Your objective:
State how many lines of the data below contain the word "myShopi". Reply with that number alone.
──────── Material shown ────────
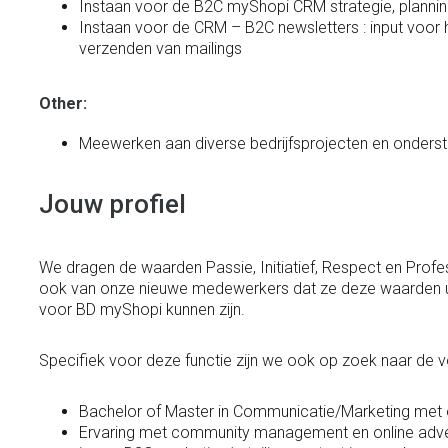
Instaan voor de B2C myShopi CRM strategie, planni
Instaan voor de CRM – B2C newsletters : input voor 
verzenden van mailings
Other:
Meewerken aan diverse bedrijfsprojecten en onders
Jouw profiel
We dragen de waarden Passie, Initiatief, Respect en Prof
ook van onze nieuwe medewerkers dat ze deze waarden u
voor BD myShopi kunnen zijn.
Specifiek voor deze functie zijn we ook op zoek naar de 
Bachelor of Master in Communicatie/Marketing met 
Ervaring met community management en online adve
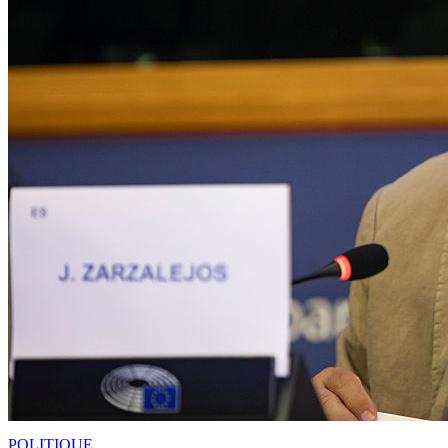
POLITIQUE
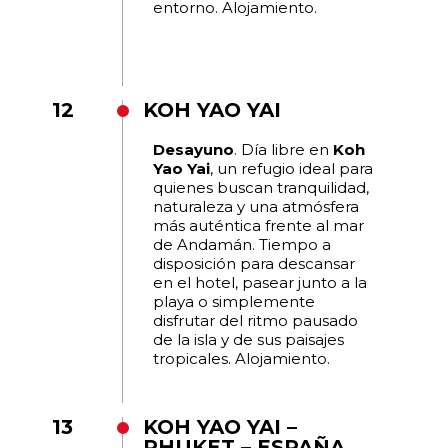
entorno. Alojamiento.
12
KOH YAO YAI
Desayuno
. Día libre en
Koh
Yao Yai
, un refugio ideal para
quienes buscan tranquilidad,
naturaleza y una atmósfera
más auténtica frente al mar
de Andamán. Tiempo a
disposición para descansar
en el hotel, pasear junto a la
playa o simplemente
disfrutar del ritmo pausado
de la isla y de sus paisajes
tropicales. Alojamiento.
13
KOH YAO YAI –
PHUKET – ESPAÑA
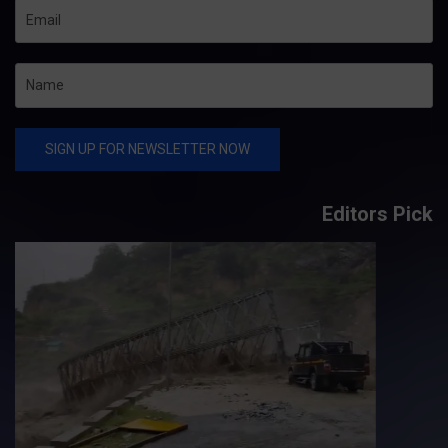
Editors Pick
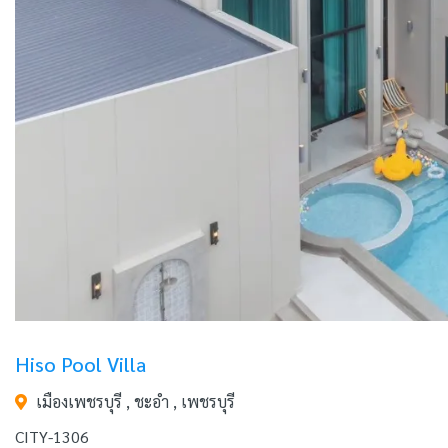
Hiso Pool Villa
เมืองเพชรบุรี , ชะอำ , เพชรบุรี
CITY-1306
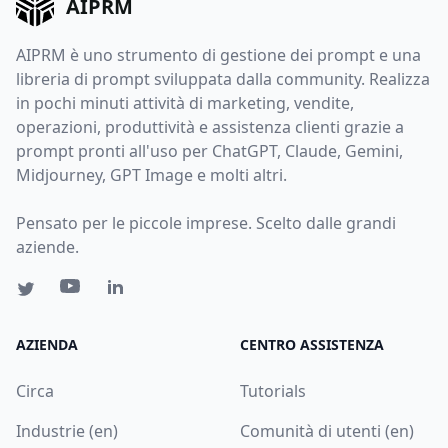
AIPRM
AIPRM è uno strumento di gestione dei prompt e una
libreria di prompt sviluppata dalla community. Realizza
in pochi minuti attività di marketing, vendite,
operazioni, produttività e assistenza clienti grazie a
prompt pronti all'uso per ChatGPT, Claude, Gemini,
Midjourney, GPT Image e molti altri.
Pensato per le piccole imprese. Scelto dalle grandi
aziende.
AZIENDA
CENTRO ASSISTENZA
Circa
Tutorials
Industrie (en)
Comunità di utenti (en)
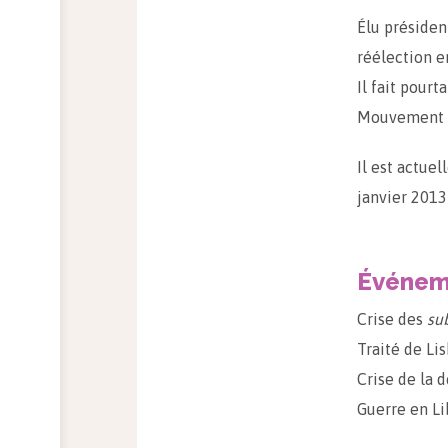
Élu présiden
réélection e
Il fait pour
Mouvement Po
Il est actue
janvier 2013
Événeme
Crise des
su
Traité de Li
Crise de la 
Guerre en L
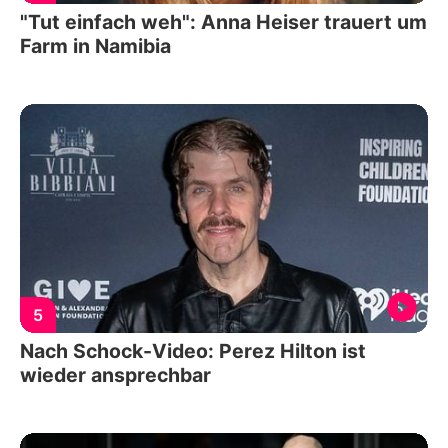
"Tut einfach weh": Anna Heiser trauert um
Farm in Namibia
5
Nach Schock-Video: Perez Hilton ist
wieder ansprechbar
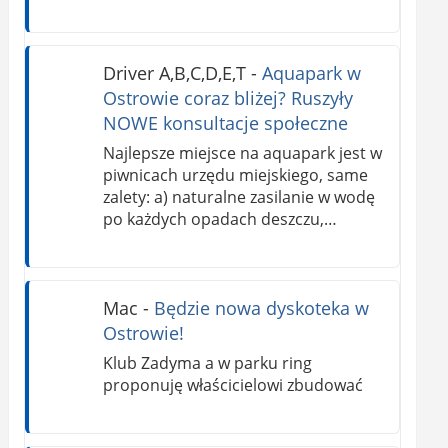
Driver A,B,C,D,E,T
-
Aquapark w
Ostrowie coraz bliżej? Ruszyły
NOWE konsultacje społeczne
Najlepsze miejsce na aquapark jest w
piwnicach urzędu miejskiego, same
zalety: a) naturalne zasilanie w wodę
po każdych opadach deszczu,…
Mac
-
Będzie nowa dyskoteka w
Ostrowie!
Klub Zadyma a w parku ring
proponuję właścicielowi zbudować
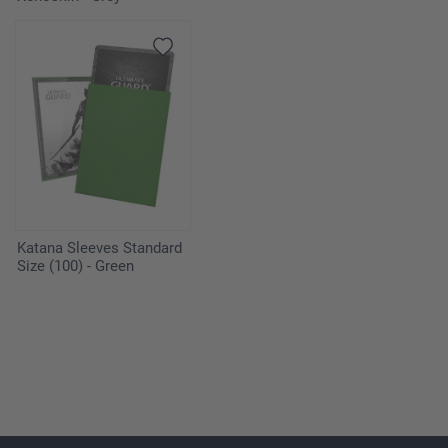
Katana Sleeves Standard
Size (100) - Green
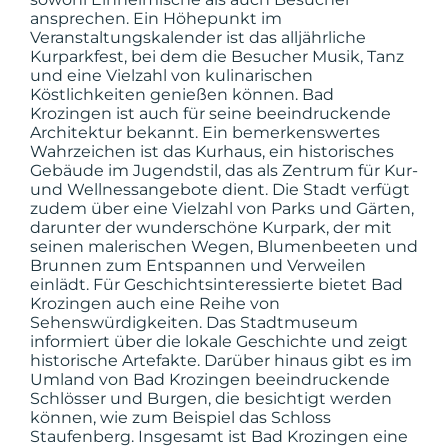
ansprechen. Ein Höhepunkt im
Veranstaltungskalender ist das alljährliche
Kurparkfest, bei dem die Besucher Musik, Tanz
und eine Vielzahl von kulinarischen
Köstlichkeiten genießen können. Bad
Krozingen ist auch für seine beeindruckende
Architektur bekannt. Ein bemerkenswertes
Wahrzeichen ist das Kurhaus, ein historisches
Gebäude im Jugendstil, das als Zentrum für Kur-
und Wellnessangebote dient. Die Stadt verfügt
zudem über eine Vielzahl von Parks und Gärten,
darunter der wunderschöne Kurpark, der mit
seinen malerischen Wegen, Blumenbeeten und
Brunnen zum Entspannen und Verweilen
einlädt. Für Geschichtsinteressierte bietet Bad
Krozingen auch eine Reihe von
Sehenswürdigkeiten. Das Stadtmuseum
informiert über die lokale Geschichte und zeigt
historische Artefakte. Darüber hinaus gibt es im
Umland von Bad Krozingen beeindruckende
Schlösser und Burgen, die besichtigt werden
können, wie zum Beispiel das Schloss
Staufenberg. Insgesamt ist Bad Krozingen eine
────────
Problem solution:
2